*** INFORMATION SHOWN ***

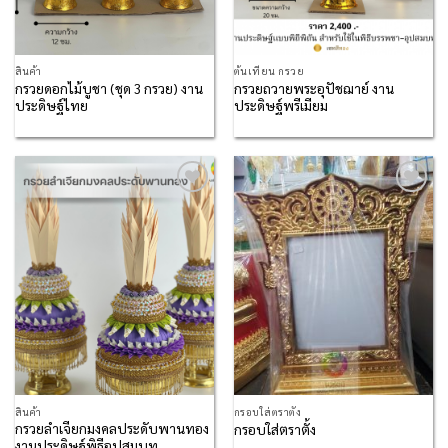
สินค้า
ต้นเทียน กรวย
กรวยดอกไม้บูชา (ชุด 3 กรวย) งาน
กรวยถวายพระอุปัชฌาย์ งาน
ประดิษฐ์ไทย
ประดิษฐ์พรีเมียม
Add to
Add to
Wishlist
Wishlist
สินค้า
กรอบใส่ตราตั้ง
กรวยลำเจียกมงคลประดับพานทอง
กรอบใส่ตราตั้ง
งานประดิษฐ์พิธีอุปสมบท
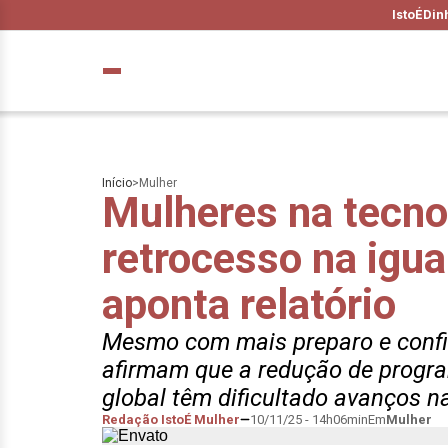
IstoÉ
Din
Início
>
Mulher
Mulheres na tecno
retrocesso na igua
aponta relatório
Mesmo com mais preparo e confian
afirmam que a redução de progra
global têm dificultado avanços n
Redação IstoÉ Mulher
10/11/25 - 14h06min
Em
Mulher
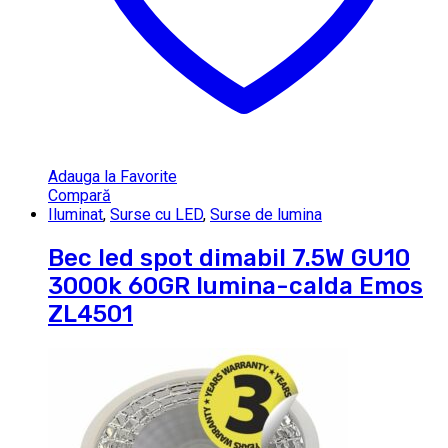
Adauga la Favorite
Compară
Iluminat
,
Surse cu LED
,
Surse de lumina
Bec led spot dimabil 7.5W GU10
3000k 60GR lumina-calda Emos
ZL4501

*** End of INFORMATION SHOWN ***

▸ WHAT YOU ARE ASKED TO DO
In the records above, locate the line with "retrocesso na igua"; output it and each line after it through the last one, exactly, omitting pictures.

▸ ANSWER TO THIS EXERCISE
retrocesso na igua
aponta relatório
Mesmo com mais preparo e confian
afirmam que a redução de progra
global têm dificultado avanços n
Redação IstoÉ Mulher
10/11/25 - 14h06min
Em
Mulher
Adauga la Favorite
Compară
Iluminat
,
Surse cu LED
,
Surse de lumina
Bec led spot dimabil 7.5W GU10
3000k 60GR lumina-calda Emos
ZL4501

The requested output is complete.